Wyszli z sali w proteście przeciwko Iranowi
Ahmadineżad wezwał także do usunięcia broni nuklearnej z wojskowych baz amerykańskich i do wykluczenia USA z Międzynarodowej Agencji Energii Atomowej (MAEA).
Delegacje USA i innych mocarstw zachodnich w zbiorowym proteście wyszły z sali w czasie przemówienie irańskiego prezydenta.
Amerykanie chcą sankcji
Na konferencji administracja prezydenta Baracka Obamy przedstawi propozycje wzmocnienia układu o nierozprzestrzenianiu broni atomowej (NPT) przez wprowadzenie do niego zapisów przewidujących sankcje wobec krajów, które nie przestrzegają traktatu, i ostrzejsze regulacje dostaw paliwa nuklearnego.
Zmiana traktatu wymaga jednak zgody wszystkich 189 krajów-sygnatariuszy, co oznacza, że Iran z pewnością zgłosi weto. Zdaniem ekspertów, USA mimo to zgłoszą wniosek o proponowane zmiany, aby w ten sposób ukazać Iran jako kraj odizolowany od społeczności międzynarodowej i mający nieuczciwe zamiary.
"Nie pozwolimy Iranowi zmienić tematu"
Reprezentująca USA na konferencji sekretarz stanu Hillary Clinton już w niedzielę oświadczyła, że Iran próbuje odwrócić uwagę od swego programu atomowego w momencie, gdy Waszyngton stara się doprowadzić do uchwalenia przez Radę Bezpieczeństwa ONZ sankcji ekonomicznych wobec tego kraju. - Nie pozwolimy Iranowi zmienić tematu, którym jest nieprzestrzeganie przez niego postanowień ONZ - powiedziała Clinton w wywiadzie dla telewizji NBC.
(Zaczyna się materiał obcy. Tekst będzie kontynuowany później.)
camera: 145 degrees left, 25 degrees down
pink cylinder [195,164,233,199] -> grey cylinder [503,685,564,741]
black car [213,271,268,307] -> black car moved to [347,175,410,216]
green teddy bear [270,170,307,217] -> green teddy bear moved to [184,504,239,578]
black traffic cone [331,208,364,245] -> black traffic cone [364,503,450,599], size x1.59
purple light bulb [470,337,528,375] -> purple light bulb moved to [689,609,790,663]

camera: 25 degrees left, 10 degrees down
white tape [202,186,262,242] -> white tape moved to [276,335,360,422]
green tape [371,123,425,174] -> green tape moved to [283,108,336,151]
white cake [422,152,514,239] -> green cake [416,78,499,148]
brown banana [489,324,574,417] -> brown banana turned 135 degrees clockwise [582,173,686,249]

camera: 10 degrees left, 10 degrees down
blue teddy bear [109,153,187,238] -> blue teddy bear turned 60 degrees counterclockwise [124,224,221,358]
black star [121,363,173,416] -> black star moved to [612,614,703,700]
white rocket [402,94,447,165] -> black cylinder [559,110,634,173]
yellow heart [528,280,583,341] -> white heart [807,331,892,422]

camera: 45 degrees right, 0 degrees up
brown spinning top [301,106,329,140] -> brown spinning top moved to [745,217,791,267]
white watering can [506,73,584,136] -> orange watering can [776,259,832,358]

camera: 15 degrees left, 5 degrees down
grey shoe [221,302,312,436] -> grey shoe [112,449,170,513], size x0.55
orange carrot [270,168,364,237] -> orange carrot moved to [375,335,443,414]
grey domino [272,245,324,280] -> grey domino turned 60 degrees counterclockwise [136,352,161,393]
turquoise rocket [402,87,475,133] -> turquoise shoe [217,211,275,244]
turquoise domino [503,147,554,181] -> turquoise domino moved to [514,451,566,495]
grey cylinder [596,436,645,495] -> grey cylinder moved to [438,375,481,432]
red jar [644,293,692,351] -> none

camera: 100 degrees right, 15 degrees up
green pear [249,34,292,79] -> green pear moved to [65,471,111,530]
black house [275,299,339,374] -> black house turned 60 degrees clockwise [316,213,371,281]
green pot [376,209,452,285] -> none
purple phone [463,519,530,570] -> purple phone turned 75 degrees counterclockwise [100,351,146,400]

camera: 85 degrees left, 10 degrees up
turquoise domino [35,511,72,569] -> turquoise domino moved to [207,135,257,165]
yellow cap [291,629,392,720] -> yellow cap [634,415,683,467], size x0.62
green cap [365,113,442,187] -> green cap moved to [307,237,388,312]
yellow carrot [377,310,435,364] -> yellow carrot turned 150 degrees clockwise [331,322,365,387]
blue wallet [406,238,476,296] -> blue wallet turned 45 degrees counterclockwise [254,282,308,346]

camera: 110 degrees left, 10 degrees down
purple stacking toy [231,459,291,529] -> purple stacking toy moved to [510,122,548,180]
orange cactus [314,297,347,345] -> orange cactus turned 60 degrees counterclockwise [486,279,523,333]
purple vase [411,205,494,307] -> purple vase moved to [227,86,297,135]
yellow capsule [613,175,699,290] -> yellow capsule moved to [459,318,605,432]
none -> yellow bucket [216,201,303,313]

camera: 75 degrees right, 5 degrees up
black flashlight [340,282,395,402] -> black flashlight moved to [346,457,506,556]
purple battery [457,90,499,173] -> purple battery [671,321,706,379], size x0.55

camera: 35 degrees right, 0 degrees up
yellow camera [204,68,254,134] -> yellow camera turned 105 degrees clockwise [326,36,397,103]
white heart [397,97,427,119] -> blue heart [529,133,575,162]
Iran twierdzi, że jego program nuklearny będzie służył wyłącznie celom pokojowym, ale USA nie dają temu wiary. Także MAEA upomniała Teheran za budowę urządzeń nuklearnych w tajemnicy przed jej inspektorami.
Obowiązek poddania się kontroli inspekcji międzynarodowych wynika z postanowień traktatu NPT, którego Iran jest sygnatariuszem.
Opór krajów arabskich
USA obawiają się, że ewentualne uzbrojenie się Iranu w broń atomową wywoła nuklearny wyścig zbrojeń na całym Bliskim Wschodzie. Dyplomaci amerykańscy starają się więc w ostatnich miesiącach przekonać arabskie kraje tego regionu, aby wyrzekły się prawa do produkcji paliwa nuklearnego, które mogłoby zostać użyte do budowy bomb atomowych.
USA napotykają wszakże opór krajów arabskich, takich jak Egipt. Zwracają one uwagę, że broń atomową posiada Izrael, który oficjalnie tego nie przyznaje i nie należy do układu NPT.
Kraje Bliskiego Wschodu rozwijają swoje programy nuklearne dla celów energetycznych, argumentując, że zasoby ropy naftowej za jakiś czas się wyczerpią. Paliwo używane w elektrowniach atomowych może być jednak przetworzone na takie, które jest zdatne do celów militarnych.